The coronavirus jailbreak is underway with blue states and lefty politicians freeing as many prisoners as they can (even as they try to shut down gun stores to prevent homeowners and small business owners from protecting themselves against this wave of criminals.)
And every scumbag is jumping on board with the jailbreak. Including the Prince of Marbella.
Monzer Al Kassar
Once known as “the Proud Peacock,” the flamboyant Syrian-born arms dealer made his money selling weapons and military equipment to terrorists, fueling fighting in place like Iraq, Iran, Africa, Eastern Europe, Central America and elsewhere. He was finally nabbed in 2007 and sentenced to 30 years in prison. Now, after 13 years inside, the 74-year-old wants a compassionate release, claiming he suffers from spinal stenosis, diabetes, hypertension and other ailments. He’s not due to be out until 2033.
That’s a very capsule summary.
Al-Kassar was finally busted for agreeing to sell weapons to the Marxist narcoterrorists of FARC, but he’s had an extensive history with Islamic terrorists.
He has been accused of many transgressions: fuelling conflicts in the Balkans and Somalia, procuring components of Chinese anti-ship cruise missiles for Iran, supplying the Iraqi Army on the eve of the U.S. invasion in 2003, and using a private jet to spirit a billion dollars out of Iraq and into Lebanon for Saddam Hussein. (He was “one of the main sources of financial and logistics support” for the insurgency, an Iraqi official said.) Expelled from England, and convicted in absentia on terrorism charges in France, for supplying explosives that were used in a 1982 attack on a restaurant in the Jewish Quarter in Paris, he had been a wanted man for thirty years.
The grand salon was decorated with framed photographs that showed him posing with Saddam Hussein’s son Uday, and with his longtime friend Abu Abbas, the former head of the Palestine Liberation Front, who was responsible for hijacking the Italian cruise ship the Achille Lauro, in 1985.
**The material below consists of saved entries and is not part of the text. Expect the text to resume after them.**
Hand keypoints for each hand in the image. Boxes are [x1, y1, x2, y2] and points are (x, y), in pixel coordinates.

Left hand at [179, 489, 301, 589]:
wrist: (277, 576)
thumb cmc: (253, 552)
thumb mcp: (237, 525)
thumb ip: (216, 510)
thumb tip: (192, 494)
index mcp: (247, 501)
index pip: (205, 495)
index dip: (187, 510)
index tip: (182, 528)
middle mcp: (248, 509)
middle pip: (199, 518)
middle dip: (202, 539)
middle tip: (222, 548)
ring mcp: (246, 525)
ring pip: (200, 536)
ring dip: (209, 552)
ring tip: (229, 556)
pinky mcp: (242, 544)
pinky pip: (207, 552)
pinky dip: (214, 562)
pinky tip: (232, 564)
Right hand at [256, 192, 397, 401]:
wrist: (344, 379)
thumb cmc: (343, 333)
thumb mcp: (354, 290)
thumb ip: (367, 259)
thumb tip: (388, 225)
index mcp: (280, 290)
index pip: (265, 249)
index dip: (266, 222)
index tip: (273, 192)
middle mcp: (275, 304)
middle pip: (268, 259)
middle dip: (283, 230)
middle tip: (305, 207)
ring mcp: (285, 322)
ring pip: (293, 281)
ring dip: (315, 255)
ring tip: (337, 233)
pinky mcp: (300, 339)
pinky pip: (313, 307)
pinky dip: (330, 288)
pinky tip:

In 1989, Tomkins says, Kassar asked him to set up a phony arms company in an office in Amsterdam, and contact a potential buyer with a list of items for sale. The buyers worked for Israeli intelligence. Kassar predicted that they would be interested in only one of the products on the list: ammunition for a type of Russian tank that the Israeli-backed Lebanese Christians had recently captured from Syria. Kassar didn’t tell Tomkins about the operation’s ultimate purpose, relaying only the next step: rent an office, make this phone call. But it gradually emerged that Kassar planned to lure two Mossad agents to the Amsterdam office, where they would be ambushed by hit men from the Popular Front for the Liberation of Palestine. (Kassar had long-standing ties with several Palestinian terror groups; a U.S. congressional report once referred to him as “the Banker of the PLO.”)
In 1992, Kassar was arrested in Madrid. A Spanish magistrate announced that he had been implicated in the Palestine Liberation Front’s 1985 hijacking of the Achille Lauro, which led to the murder of a wheelchair-bound American, Leon Klinghoffer. One of the plot’s conspirators, who was being held in an Italian prison, had told investigators that the AK-47 assault rifles and hand grenades used in the attack had been supplied by an elegantly dressed man named “Kazer.” The authorities showed him a photograph, and he identified Kassar.
There’s a lot more where that came from.
The DEA finally took him down. Now he’s trying to use the coronavirus to get out.